Key Decision Makers Don't

Quick Summary: KDMs do not make decisions without underlying support.


It is easy to mistake a key decision maker as being THE customer.  In most cases, KDMs will not make a favorable decision without the express agreement of their staffs.  KDMs realize that their staffs are the individuals that will be tasked with making the proposed solution effective.  Without their support, KDMs simply don’t make the desired key decision. Instead, they may choose to make the decision to make no decision.  Do not rely on KDMs as THE customer

Adding to the title of this article may make more sense:  Key Decision Makers Don’t Make Decisions by Themselves.  Often, Key Decision Makers are mistakenly viewed as being THE customer.  In most cases, they are not.  This is especially true in larger organizations.  In those organizations, individuals with signature or decision-making authority do so only after the firm recommendation and consensus of others in the organization.  The article in this collection, “Consensus is What Counts,” discusses this notion in greater detail.

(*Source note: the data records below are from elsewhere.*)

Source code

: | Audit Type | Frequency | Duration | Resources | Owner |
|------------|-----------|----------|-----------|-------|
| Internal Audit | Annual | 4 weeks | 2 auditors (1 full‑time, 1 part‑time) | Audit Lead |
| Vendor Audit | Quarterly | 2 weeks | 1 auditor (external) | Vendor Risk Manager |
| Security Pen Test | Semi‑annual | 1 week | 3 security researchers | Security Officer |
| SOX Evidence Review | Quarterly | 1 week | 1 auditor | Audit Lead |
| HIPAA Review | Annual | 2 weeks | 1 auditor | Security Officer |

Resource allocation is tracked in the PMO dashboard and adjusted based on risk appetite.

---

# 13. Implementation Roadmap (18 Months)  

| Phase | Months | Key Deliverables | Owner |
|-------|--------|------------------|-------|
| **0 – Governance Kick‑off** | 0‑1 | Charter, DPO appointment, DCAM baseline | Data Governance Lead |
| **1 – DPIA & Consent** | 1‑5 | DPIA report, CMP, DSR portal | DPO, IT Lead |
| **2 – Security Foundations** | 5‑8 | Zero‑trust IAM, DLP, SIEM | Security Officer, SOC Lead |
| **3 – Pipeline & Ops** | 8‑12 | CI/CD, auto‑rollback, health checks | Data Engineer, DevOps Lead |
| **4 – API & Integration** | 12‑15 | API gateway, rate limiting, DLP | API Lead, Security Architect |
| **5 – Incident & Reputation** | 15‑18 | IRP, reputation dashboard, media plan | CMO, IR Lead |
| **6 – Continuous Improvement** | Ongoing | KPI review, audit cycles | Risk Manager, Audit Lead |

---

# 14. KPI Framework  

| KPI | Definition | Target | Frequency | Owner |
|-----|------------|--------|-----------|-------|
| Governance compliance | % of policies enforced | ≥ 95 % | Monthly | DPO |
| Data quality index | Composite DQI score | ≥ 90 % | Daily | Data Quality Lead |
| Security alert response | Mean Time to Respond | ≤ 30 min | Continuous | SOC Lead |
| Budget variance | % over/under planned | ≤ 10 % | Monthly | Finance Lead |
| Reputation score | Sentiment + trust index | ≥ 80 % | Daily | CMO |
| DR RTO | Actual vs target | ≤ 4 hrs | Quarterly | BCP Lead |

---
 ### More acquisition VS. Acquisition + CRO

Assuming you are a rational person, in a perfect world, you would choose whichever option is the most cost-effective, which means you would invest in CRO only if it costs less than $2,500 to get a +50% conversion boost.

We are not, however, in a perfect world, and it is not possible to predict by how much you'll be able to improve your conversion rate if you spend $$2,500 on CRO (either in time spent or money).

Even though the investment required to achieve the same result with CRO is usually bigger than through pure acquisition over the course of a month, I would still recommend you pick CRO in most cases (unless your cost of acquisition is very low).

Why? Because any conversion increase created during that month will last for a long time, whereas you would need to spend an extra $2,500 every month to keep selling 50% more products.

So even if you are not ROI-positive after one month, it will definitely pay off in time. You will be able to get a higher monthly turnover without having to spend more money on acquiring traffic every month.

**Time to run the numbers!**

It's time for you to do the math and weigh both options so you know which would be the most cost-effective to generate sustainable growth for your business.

Focusing on the KDM as THE customer can actually backfire.  Although they are empowered to say yes, many other individuals in the organization are more likely to be empowered to say no and stop a deal dead in its tracks.  Any savvy senior executive knows that they must have the support of others to implement their plans and decisions.  In most cases, KDMs, by the nature of their jobs and responsibilities, are not familiar with the day-to-day tactical aspects of the people reporting to them.  Those individuals may resent their boss making a decision or being involved in the details or even working with the sales rep before they have become involved.  If a sales rep ignores those individuals, there is a very good chance that they will stymie any programs that were decided without their involvement.  Most often, their tactics, which may be conscious or unconscious, will be subtle.  For example, they may focus on other projects with presumed higher priority or feel that it will take an inordinate amount of time to work out the details, or form a committee to study how to implement the proposed solution.  The list of reasons to not proceed in a timely way is almost endless.  Once the KDM is confronted with this resistance, they are likely to lose interest or postpone their decision.  They may be reluctant to definitively say no, but will let the “no decision,” which is a decision in itself, linger.

A better approach is to find THE customer within the organization that can easily see a direct benefit in implementing your solution and focus on them as THE customer.  They can become your ally in identifying the other individuals that can positively influence the Key Decision Maker.  Sell to these individuals first, so they can help you change a Key Decision Maker’s “Don’t” into a Key Decision Maker’s “Do.”